The stability of the native structure is a net result of the equilibrium between forces that stabilize the native structure e.g. hydrophobic interactions, hydrogen bonds or van der Walls interactions and those that oppose folding e.g. steric effects of side chain residues (Creighton, 1993; Damodaran, 1996). The hydrophobic non-polar residues remain buried inside the native structure (Tanford, 1991) which minimizes their thermodynamically unfavorable contact with the aqueous solution (Privalov et al., 1993). The polar residues are retained on the surface in contact with the aqueous solution stabilizing the globular structure (Damodaran, 1996).

β-Lg exhibits pH-dependent reversible structural transitions in its tertiary and quaternary structures. One of the most important changes in the tertiary structure occurs between pH 6 and 8 and is called the Tanford transition. This reversible transition in the native structure is characterized by a low sedimentation coefficient

of β-Lg (Pedersen, 1936), an increase in optical levo-rotation (Groves et al., 1951)

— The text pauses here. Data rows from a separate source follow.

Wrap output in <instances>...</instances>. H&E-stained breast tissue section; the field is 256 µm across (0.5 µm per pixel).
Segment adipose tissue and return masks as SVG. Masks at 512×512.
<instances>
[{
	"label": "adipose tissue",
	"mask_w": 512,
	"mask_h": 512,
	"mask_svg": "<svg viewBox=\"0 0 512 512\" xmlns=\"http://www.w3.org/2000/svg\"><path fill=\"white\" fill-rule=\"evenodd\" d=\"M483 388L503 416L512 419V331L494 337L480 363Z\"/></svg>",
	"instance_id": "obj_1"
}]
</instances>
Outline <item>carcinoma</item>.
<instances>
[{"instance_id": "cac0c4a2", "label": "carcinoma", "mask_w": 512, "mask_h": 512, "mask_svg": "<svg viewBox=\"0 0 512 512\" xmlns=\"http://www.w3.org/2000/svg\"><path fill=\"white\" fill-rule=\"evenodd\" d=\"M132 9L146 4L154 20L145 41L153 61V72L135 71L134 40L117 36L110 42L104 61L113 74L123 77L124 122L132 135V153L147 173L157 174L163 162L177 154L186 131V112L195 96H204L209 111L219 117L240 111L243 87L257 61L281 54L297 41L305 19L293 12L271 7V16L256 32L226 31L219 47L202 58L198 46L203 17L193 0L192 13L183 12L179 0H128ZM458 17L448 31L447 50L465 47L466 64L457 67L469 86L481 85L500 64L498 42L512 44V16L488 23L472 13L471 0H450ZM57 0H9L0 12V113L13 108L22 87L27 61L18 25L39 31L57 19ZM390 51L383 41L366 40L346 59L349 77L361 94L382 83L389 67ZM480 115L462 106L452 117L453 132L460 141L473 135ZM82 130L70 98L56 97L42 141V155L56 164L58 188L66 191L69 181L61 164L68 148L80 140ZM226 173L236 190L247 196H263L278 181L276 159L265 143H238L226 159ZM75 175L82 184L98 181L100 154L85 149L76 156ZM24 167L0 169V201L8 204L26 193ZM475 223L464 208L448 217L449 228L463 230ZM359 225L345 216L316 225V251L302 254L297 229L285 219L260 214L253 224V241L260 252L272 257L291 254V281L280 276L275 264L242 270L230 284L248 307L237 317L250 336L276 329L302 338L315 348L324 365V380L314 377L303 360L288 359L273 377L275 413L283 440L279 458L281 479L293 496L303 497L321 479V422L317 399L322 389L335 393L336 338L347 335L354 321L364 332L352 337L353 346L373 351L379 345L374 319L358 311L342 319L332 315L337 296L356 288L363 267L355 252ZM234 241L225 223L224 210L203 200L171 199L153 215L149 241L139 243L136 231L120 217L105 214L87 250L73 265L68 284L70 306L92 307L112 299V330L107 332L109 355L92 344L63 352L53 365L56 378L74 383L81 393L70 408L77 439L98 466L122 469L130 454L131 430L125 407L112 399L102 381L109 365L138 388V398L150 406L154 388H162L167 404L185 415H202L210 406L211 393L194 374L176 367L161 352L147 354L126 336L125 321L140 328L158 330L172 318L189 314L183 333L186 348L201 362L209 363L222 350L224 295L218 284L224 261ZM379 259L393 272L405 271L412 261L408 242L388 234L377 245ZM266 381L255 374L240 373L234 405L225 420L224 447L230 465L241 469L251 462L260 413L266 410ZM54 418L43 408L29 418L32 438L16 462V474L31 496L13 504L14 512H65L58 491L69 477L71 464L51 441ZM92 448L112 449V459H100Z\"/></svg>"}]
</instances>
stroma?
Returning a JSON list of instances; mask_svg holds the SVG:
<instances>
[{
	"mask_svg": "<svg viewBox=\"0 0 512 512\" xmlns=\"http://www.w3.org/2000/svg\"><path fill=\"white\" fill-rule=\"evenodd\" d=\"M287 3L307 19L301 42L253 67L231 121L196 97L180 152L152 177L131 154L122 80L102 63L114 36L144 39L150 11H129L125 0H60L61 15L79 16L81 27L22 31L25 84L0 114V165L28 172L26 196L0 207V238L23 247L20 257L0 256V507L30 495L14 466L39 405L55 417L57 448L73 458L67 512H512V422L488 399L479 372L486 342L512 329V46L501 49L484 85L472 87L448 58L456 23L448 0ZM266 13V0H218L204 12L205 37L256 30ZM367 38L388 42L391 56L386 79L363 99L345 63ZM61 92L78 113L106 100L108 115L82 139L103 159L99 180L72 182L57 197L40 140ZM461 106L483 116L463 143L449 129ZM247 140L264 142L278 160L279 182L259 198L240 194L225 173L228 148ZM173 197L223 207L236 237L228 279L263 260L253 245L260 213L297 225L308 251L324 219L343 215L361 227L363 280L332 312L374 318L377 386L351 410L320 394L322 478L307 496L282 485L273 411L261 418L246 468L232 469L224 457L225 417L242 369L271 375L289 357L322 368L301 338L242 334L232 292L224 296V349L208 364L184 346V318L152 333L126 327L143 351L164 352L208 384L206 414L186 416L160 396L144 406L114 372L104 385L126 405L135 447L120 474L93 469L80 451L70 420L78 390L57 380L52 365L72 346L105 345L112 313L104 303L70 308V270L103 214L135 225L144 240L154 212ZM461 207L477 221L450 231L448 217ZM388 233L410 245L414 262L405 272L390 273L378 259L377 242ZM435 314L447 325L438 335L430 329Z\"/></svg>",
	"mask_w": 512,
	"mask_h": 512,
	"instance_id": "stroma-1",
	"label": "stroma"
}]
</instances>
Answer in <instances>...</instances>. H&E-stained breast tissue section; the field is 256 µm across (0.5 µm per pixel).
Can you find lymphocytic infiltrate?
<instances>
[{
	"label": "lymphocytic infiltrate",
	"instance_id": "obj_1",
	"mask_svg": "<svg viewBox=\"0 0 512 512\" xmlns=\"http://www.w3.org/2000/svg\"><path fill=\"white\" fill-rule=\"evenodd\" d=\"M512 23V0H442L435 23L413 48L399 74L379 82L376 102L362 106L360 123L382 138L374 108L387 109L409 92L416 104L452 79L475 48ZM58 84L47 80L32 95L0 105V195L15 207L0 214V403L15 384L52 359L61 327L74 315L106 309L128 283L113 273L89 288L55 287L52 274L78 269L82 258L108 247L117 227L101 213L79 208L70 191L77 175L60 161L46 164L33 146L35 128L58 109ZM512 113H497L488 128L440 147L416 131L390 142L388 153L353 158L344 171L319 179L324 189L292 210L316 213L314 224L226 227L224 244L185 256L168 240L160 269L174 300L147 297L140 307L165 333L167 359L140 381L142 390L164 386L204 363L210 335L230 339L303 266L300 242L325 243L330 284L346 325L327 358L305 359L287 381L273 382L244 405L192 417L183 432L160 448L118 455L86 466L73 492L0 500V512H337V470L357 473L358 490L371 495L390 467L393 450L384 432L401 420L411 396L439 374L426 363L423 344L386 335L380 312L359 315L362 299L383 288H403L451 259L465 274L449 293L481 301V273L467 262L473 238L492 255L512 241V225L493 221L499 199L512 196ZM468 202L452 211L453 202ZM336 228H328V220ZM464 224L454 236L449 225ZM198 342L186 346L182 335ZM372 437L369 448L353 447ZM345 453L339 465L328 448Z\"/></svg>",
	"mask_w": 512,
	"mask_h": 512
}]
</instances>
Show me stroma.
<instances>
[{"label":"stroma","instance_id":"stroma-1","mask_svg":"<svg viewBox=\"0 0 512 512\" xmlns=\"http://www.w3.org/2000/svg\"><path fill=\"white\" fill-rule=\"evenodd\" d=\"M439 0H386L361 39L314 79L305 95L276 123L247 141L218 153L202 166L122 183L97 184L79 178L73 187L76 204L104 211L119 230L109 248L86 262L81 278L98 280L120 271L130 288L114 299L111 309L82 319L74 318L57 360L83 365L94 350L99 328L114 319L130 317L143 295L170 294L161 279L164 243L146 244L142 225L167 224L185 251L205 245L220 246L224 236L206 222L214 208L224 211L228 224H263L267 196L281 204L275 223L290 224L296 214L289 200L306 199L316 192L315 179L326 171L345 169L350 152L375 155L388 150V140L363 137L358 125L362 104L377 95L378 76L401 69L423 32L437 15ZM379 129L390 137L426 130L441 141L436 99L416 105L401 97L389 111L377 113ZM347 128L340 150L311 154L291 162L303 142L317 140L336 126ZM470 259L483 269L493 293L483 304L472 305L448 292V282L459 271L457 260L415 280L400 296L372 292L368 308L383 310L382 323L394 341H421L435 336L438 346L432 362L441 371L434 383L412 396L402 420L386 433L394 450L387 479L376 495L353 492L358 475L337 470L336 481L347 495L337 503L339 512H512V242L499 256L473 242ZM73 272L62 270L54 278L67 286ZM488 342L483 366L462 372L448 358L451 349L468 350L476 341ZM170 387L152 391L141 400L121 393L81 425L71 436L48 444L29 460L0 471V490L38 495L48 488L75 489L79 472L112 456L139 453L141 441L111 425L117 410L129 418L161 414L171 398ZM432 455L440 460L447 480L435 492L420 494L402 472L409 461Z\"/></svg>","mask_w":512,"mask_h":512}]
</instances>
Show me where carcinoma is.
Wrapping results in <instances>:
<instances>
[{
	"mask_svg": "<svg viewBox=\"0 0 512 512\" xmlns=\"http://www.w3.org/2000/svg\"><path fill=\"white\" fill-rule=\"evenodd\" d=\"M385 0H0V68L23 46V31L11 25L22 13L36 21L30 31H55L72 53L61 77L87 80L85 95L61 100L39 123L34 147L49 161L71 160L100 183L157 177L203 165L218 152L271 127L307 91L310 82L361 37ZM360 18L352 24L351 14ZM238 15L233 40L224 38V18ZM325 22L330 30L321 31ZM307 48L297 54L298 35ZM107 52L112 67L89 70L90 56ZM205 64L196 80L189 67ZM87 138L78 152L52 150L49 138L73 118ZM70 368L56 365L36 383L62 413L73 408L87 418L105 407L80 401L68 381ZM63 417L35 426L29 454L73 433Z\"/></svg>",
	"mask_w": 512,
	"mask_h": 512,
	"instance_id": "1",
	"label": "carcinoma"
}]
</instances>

and change in the titration behavior of β-Lg (Tanford et al., 1959). Qin et al. (1998b) proposed that these changes resulted from the pH-dependent transitions of loop EF

(residues 85-90). At acidic pH, the EF loop is placed over the calyx, but rearranges itself by moving aside to expose the calyx at alkaline pH (Qin et al., 1998b). These authors hypothesized that this pH-dependent structural transition may have a role to play in protecting the ligands bound in the calyx from the acidic conditions of stomach (Qin et al., 1998b) since native β-Lg remains largely undigested by the proteolytic enzyme pepsin (Peram et al., 2013). The structural changes in the native structure of β-Lg at pH >8 are irreversible (Groves et al., 1951; Taulier et al., 2001). The quaternary structure of β-Lg also exhibits a pH-dependent association behavior. At low ionic strengths and neutral pH, β-Lg exists as stable non-covalently-linked dimer (Uhrinova et al., 2000) stabilized by hydrophobic interactions (Mercadante et al., 2012). Between pH 5.5 and 3.5, dimers associate to form octamers (Casal et al., 1988; McKenzie et al., 1967). Below pH 3.5 (Townend et al., 1969; Townend et al., 1960), and above 7.5 (McKenzie et al., 1967) the dimers dissociate and β-Lg primarily exists as monomers due to high electrostatic repulsion (Aymard et al., 1996; Mercadante et al., 2012; Molinari et al., 1996). These pH-dependent transitions in the quaternary structure are represented in Figure 2.5.

The factors affecting pH-dependent association of β-Lg include protein concentration (McKenzie, 1971; Verheul et al., 1999), genetic variation (Thresher et al., 1997), ionic strength of the medium (Aymard et al., 1996; Renard et al., 1998; Sakurai et al., 2001; Verheul et al., 1999) and temperature (Aymard et al., 1996; Verheul et al., 1999). Reduction of disulfide bonds, followed by their thiolation, produced β-Lg with modified properties. Thiolated β-Lg retained a native-like structure at acidic pH, but became partially unfolded at neutral pH (Sakai et al., 2000).

Figure 2.5 pH-dependent reversible association behavior of β-Lg. Adapted from Cheison et al. (2011).

At pH below its isoelectric point, the native structure of β-Lg shows high resemblance to that at neutral pH (Belloque et al., 1998; Casal et al., 1988; Matsuura et al., 1994; Uhrinova et al., 2000). The native structure of β-Lg is comparatively rigid at low pH imparting high structural stability (Boye et al., 1997; Jameson et al., 2002). Under these conditions, β-Lg retains the proportion of different elements of the secondary structures (Casal et al., 1988) and the three dimensional β-barrel fold (Ragona et al., 1997). However, minor transitions in the secondary structure of β-Lg have been noted at very low pH (< 2.0)(Taulier et al., 2001).